# Cleaning Dials



## RuskyWatchLover (Nov 12, 2006)

I was looking at my Vostok "Paratrooper" (or "Parachute" depending on where you bought it!) Komanderski today and, because I was bored, I decided to take it apart again and clean the dial. It's an old green "Made in CCCP" one, the lume has long since stopped working, and the dial has started to fade. What was once all green is now more of a green-gold colour, getting more gold towards the bottom. I really like the effect though.

Anyway, there was one mark near the 4 where either the lume or the paint had gone bad which has been bugging me for ages. Previously I'd tried a cotton bud and washing up liquid, lighter fluid and even the little bottle of stuff meant to flush out the syringe that came with an ink refill kit for my printer. None of them worked. They didn't make any difference whatsoever. Nothing loosened, no paint ran, and the mark still sat there smugly looking back at me.

So today I thought to myself, "I'm determined to get that mark off!". I was going to gently rub it with the end of a cocktail stick to begin with and, if the worst happened, then I'd just have to replace the dial. But then I thought I'd better try something softer first just in case it worked. I didn't want to spend more time on this than I had to.

I found an old pencil rubber (eraser) and rubbed the mark gently. Guess what? It came straight off! I then did the rest of the dial with it and it has all come up a treat. It's like some kind of miracle! It all looks like new!

This was just an ordinary pencil rubber, a little white one, which I bought for 10p years and years ago. It wasn't one of those fancy ones with a rough ink rubber end. It didn't break up all over the dial with lots of little bits either. I think the key here was gentleness.

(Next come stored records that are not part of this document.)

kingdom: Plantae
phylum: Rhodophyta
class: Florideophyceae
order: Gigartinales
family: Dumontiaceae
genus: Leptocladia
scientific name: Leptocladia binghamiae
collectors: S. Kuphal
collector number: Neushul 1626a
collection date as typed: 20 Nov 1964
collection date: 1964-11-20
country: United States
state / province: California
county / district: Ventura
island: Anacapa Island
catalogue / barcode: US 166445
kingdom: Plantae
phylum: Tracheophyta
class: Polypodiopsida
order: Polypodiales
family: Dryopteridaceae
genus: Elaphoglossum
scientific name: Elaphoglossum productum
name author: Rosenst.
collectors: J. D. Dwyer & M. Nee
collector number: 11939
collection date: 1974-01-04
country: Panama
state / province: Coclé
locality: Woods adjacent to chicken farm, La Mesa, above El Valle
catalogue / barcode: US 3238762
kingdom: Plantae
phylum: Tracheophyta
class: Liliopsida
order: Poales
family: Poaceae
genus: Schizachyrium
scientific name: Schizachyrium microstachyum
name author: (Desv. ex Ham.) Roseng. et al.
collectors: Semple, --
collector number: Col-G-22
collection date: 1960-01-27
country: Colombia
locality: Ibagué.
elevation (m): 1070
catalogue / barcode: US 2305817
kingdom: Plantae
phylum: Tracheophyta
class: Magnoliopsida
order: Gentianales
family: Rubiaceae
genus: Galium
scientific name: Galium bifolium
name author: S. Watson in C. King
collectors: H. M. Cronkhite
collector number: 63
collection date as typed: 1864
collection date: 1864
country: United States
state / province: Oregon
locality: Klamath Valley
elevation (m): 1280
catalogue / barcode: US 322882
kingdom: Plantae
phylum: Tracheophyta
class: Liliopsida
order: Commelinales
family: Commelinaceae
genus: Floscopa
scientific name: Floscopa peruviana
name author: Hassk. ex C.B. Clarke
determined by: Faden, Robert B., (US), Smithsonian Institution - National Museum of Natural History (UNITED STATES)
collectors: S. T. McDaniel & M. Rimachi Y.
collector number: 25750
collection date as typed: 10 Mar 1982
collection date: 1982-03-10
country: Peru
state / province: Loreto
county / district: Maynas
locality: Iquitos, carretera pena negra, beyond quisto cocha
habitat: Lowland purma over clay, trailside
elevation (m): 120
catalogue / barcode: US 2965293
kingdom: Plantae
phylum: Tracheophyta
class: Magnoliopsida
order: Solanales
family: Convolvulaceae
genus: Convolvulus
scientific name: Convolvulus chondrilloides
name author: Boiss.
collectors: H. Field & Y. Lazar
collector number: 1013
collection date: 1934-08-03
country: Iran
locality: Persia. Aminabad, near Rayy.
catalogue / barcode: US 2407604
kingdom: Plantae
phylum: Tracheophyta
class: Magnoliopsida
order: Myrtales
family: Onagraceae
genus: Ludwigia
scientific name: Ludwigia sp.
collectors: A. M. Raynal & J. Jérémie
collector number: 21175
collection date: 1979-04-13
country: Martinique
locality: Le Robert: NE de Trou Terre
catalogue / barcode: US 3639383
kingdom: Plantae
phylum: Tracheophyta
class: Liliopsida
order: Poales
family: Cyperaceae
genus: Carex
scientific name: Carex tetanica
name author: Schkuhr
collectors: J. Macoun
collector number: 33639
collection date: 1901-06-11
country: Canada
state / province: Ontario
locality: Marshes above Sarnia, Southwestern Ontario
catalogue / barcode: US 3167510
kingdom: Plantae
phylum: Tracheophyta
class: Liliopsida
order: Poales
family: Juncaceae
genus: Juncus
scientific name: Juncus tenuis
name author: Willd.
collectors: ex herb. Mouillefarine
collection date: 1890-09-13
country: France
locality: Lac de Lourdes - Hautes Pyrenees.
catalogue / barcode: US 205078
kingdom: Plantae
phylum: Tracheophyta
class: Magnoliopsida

I bet you've all known about things like this for ages but I thought I'd share my tip just in case anyone else has a similar problem that they've been trying to solve.


----------



## ernestrome (Dec 27, 2006)

RuskyWatchLover said:


> I was looking at my Vostok "Paratrooper" (or "Parachute" depending on where you bought it!) Komanderski today and, because I was bored, I decided to take it apart again and clean the dial. It's an old green "Made in CCCP" one, the lume has long since stopped working, and the dial has started to fade. What was once all green is now more of a green-gold colour, getting more gold towards the bottom. I really like the effect though.
> 
> Anyway, there was one mark near the 4 where either the lume or the paint had gone bad which has been bugging me for ages. Previously I'd tried a cotton bud and washing up liquid, lighter fluid and even the little bottle of stuff meant to flush out the syringe that came with an ink refill kit for my printer. None of them worked. They didn't make any difference whatsoever. Nothing loosened, no paint ran, and the mark still sat there smugly looking back at me.
> 
> ...


And those rough erasers can be used for taking out scratches on brushed cases. The humble eraser is a great tool


----------